A bus stop ad for Covid-19 testing is shown outside Pfizer world headquarters in New York. Photo / AP
OPINION:
I rang my mother last week to apply the "mum test", as recommended by Professor Jonathan Van-Tam. Asked at a press briefing whether he had any safety concerns about imminent Covid-19 vaccines, England's deputy chief medical officer replied that he would love to be first in line but wastoo young. Instead, he would urge his 78-year-old mum to be ready and waiting.
My own mother, a retired nurse in her eighties who never misses her flu jab, was having none of it: "Why should I get the vaccine first? I never go out! It should go to someone younger so the economy can reopen." She accepted that her diabetes and South Asian heritage might pile on extra risk but hers, she insisted, was a life well lived and she was happy to wait a little longer if her sacrifice could deliver a greater social good.
Our exchange revealed that even the most rationally calculated vaccination strategy can falter on contact with reality. While some priorities will depend on the nature of the vaccines that make the cut, such as whether they dial down disease in older people, we are overdue a thoughtful open conversation on how an initially scarce and valuable commodity should be allocated in a way that the public understands and supports.
The dilemma over who to inoculate first is being thrashed out by the UK's Joint Committee on Vaccination and Immunisation, which issued provisional advice in September.
The advice is likely to change in the coming weeks as readouts from multiple vaccine trials build up a picture of effectiveness, safety and logistical considerations, such as the need for boosters or a cold chain (the Pfizer-BioNTech vaccine requires both).
It will also depend on where the transmission rate is high. The committee's stated priorities are to prevent death and disease, and to keep the NHS running.
Care home residents and staff are, naturally, top of the list. Healthcare and frontline workers are also a priority, to ensure resilience in what could be a challenging winter.
Beyond that, the plan is to vaccinate according to age, oldest first and working downwards to those aged 50 and over.
It is logistically straightforward and should mop up individuals with age-related risk factors, such as diabetes and heart disease.
Younger age groups, who suffer markedly lower rates of hospitalisation and death, will be folded in as more stocks become available. Whether children are eventually immunised may depend on their role in transmission.

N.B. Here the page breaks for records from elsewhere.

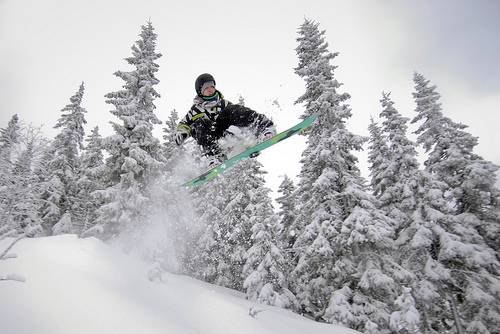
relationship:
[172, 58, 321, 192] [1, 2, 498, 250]
snowboarder in air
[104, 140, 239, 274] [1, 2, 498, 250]
snow in air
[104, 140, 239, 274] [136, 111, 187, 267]
snow on trees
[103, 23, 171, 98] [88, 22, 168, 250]
top of tree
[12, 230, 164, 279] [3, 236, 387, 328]
top of snow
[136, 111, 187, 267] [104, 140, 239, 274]
trees has snow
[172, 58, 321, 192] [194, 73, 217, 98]
snowboarder has head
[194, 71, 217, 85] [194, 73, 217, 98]
bonnet on head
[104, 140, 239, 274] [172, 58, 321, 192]
snow caused by snowboarder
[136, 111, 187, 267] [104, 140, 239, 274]
trees covered with snow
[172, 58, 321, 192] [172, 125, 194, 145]
snowboarder has right hand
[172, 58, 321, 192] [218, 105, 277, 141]
snowboarder has left leg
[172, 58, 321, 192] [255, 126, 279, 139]
snowboarder has left boot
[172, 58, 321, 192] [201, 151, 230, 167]
snowboarder has right boot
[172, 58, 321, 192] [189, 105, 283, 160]
snowboarder has pants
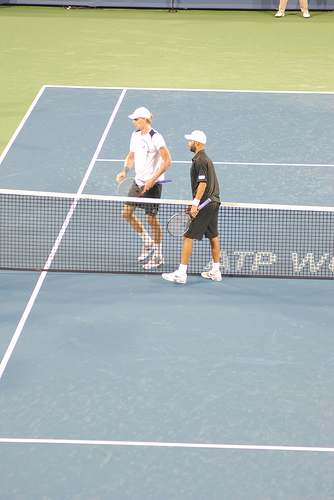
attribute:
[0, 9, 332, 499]
court — white , blue 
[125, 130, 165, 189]
shirt — white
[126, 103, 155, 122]
cap — white 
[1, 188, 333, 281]
net — black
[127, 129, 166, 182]
shirt — white , purple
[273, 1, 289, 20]
leg — set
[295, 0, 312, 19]
leg — set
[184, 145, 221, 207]
shirt — black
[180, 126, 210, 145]
hat — white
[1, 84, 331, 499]
court — blue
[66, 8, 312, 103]
area — green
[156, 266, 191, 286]
tennis shoe — white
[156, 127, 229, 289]
tennis player — standing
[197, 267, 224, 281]
tennis shoe — white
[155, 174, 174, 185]
handle — blue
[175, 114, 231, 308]
men — standing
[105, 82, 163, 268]
men — standing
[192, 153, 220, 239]
black — outfit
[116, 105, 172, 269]
player — male 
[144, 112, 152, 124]
hair — blonde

Hugo Slim, a senior research fellow at the Blavatnik School of Government at the University of Oxford, is disappointed at the lack of open discussion about how lives are being prioritised. While he agrees it seems sensible to first vaccinate those most likely to fall gravely ill, he argues that age-based ethics is being ignored.
"I know it's an unpopular thing to say, especially as a humanitarian scholar, but I don't think we should be valuing every life equally," he says.
"We have not heard the voice of older people on this, and consent is important. Many, including me, share your mother's sentiment of prioritising the young over the old."
The 59-year-old insists he is no lockdown sceptic. Rather, he feels the distinction between biology and biography has been lost. Current pandemic policy overplays the former and underplays the latter: "As older people, we have lived our biographical lives. The young are having their biographical trajectory dramatically changed by reduced education, socialising and employment."
To vaccinate older people merely to reduce the NHS burden, he says, does not assign intrinsic value to their lives but instead amounts to pricing the inconvenience of their falling sick.
The role of ethnicity also requires renewed scrutiny from those setting vaccine priorities, with more confirmation last week that people from black, Asian and minority ethnic communities are being hit exceptionally hard by Covid-19. Black people are twice as likely to be infected as white people, and Asian people 1.5 times as likely, according to research from Leicester and Nottingham universities published in The Lancet's EClinicalMedicine.
The systematic review and meta-analysis, covering nearly 19m people in the UK and US, also found that people of Asian ethnicities were more likely to end up in intensive care. I asked Manish Pareek, a co-author at Leicester university, whether ethnic background should be factored into the national vaccination strategy. "Given our work, I suspect JCVI will come back and look at this again," was his diplomatic response.
However, to single out high-risk individuals on the basis of ethnicity carries hazards of its own. Pauline Paterson of the London School of Hygiene & Tropical Medicine warns that targeting minority communities for early jabs risks stigmatising them — while one survey suggests they may be three times more likely than white people to reject a Covid-19 vaccine.
There may be another way. Ethnicity is too often aligned with deprivation, which reveals itself in ways that heighten transmission risk: multigenerational households, cramped housing, a reliance on public transport, key worker roles, particularly in health and social care, and less opportunity to work from home. Critically, scientists think that factors like these, not genetics, mostly explain the disparity.
If deprivation is the common thread for risk, then vaccinating by postcode might help to catch the most vulnerable without stigmatising communities that are already under strain. That would be some irony, if the fairest and least divisive way to roll out a pandemic-ending vaccine rested on a postcode lottery.